A quick chat revealed we wanted to make:

  • Chocolate Chip Butter Balls
  • Candy Cane Cookies
  • Date Pinwheels
  • Ginger Cookies
  • Lemon Cookie Sandwiches with Lemon Curd and Meringue filling
  • Caramel Candy
  • Shortbread Cookies
  • Hello Dollys

This was a two-day endeavour. Next year we will start sooner and spread it out more!

The lemon cookies are delicious – however they take a while because of the lemon curd and meringue. I strongly recommend making the curd the day before (which we did, thankfully). And although the recipe says you can make the meringue the day before too, I’m not sure I would – putting it into the piping bag when it’s a day old and has been in the fridge overnight might be a little messy and challenging.

The caramel candy – well that was another story. Day one’s batch became some awesome caramel sauce to have with ice cream. Day two saw V headed to a local kitchen shop in search of a new candy thermometer as the one we used the day before was cheap and not so good. Day two’s batch was a success. Woop woop!

Day one’s results!
A quick look at all the different items baked. Some from my childhood, some from V’s, and a few new recipes thrown in.

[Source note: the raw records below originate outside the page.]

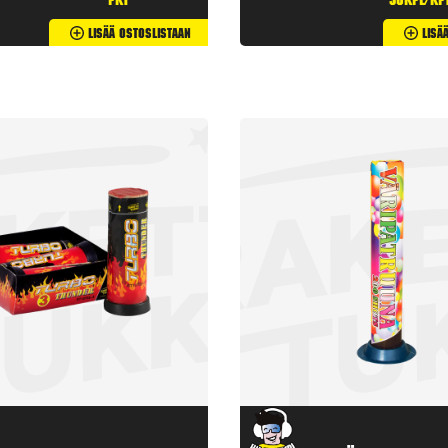
pkt
50kpl/kp
Lisää Ostoslistaan
Lisä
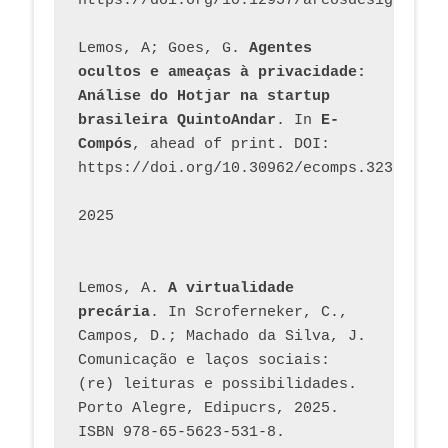
https://doi.org/10.12957/arcosdesign.2026
Lemos, A; Goes, G. 
Agentes 
ocultos e ameaças à privacidade: 
Análise do Hotjar na startup 
brasileira QuintoAndar
. In 
E-
Compós
, ahead of print. DOI: 
https://doi.org/10.30962/ecomps.3231
2025
Lemos, A. 
A virtualidade 
precária
. In Scroferneker, C., 
Campos, D.; Machado da Silva, J.  
Comunicação e laços sociais: 
(re) leituras e possibilidades. 
Porto Alegre, Edipucrs, 2025. 
ISBN 978-65-5623-531-8. 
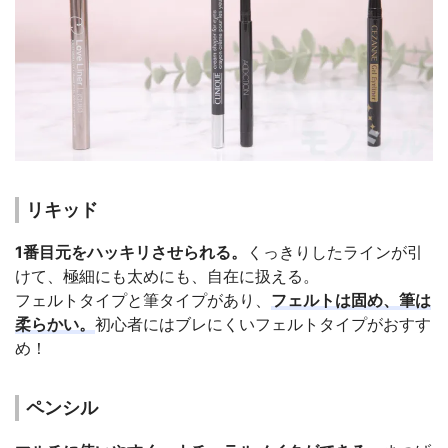
リキッド
1番目元をハッキリさせられる。
くっきりしたラインが引
けて、極細にも太めにも、自在に扱える。
フェルトタイプと筆タイプがあり、
フェルトは固め、筆は
柔らかい。
初心者にはブレにくいフェルトタイプがおすす
め！
ペンシル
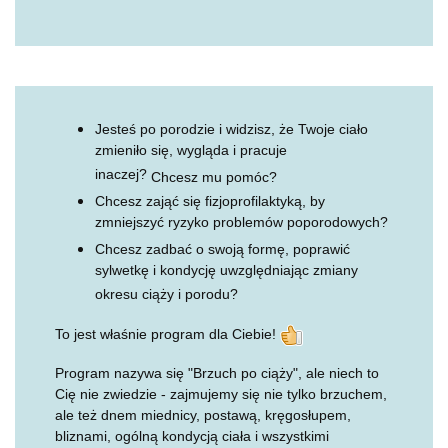
Jesteś po porodzie i widzisz, że Twoje ciało
zmieniło się, wygląda i pracuje
inaczej?
Chcesz mu pomóc?
Chcesz zająć się fizjoprofilaktyką, by
zmniejszyć ryzyko problemów poporodowych?
Chcesz zadbać o swoją formę, poprawić
sylwetkę i kondycję uwzględniając zmiany
okresu ciąży i porodu?
To jest właśnie program dla Ciebie!
Program nazywa się "Brzuch po ciąży", ale niech to
Cię nie zwiedzie - zajmujemy się nie tylko brzuchem,
ale też dnem miednicy, postawą, kręgosłupem,
bliznami, ogólną kondycją ciała i wszystkimi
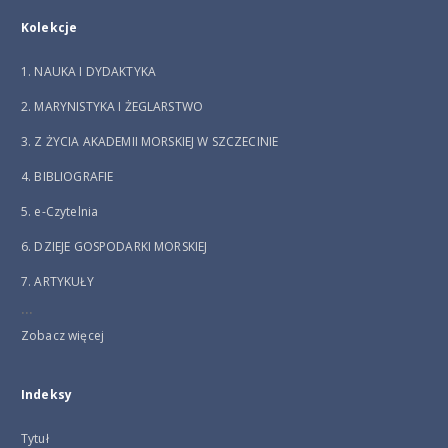
Kolekcje
1. NAUKA I DYDAKTYKA
2. MARYNISTYKA I ŻEGLARSTWO
3. Z ŻYCIA AKADEMII MORSKIEJ W SZCZECINIE
4. BIBLIOGRAFIE
5. e-Czytelnia
6. DZIEJE GOSPODARKI MORSKIEJ
7. ARTYKUŁY
...
Zobacz więcej
Indeksy
Tytuł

I don’t know if it’s because I’ve been in the same place for a while and I’m nesting – big time – but it’s feeling really great to do all of this. Makes this woman want a little house with a little land, enough for a veggie patch and hopefully a few fruit trees (what kind will depend on where I find this little bit of paradise). An old barn or church or house that needs some loving, preferably close to water, would be perfect. I know that sounds like a lot, but why not ask for a lot and see? Things to ponder…. We shall see what happens next.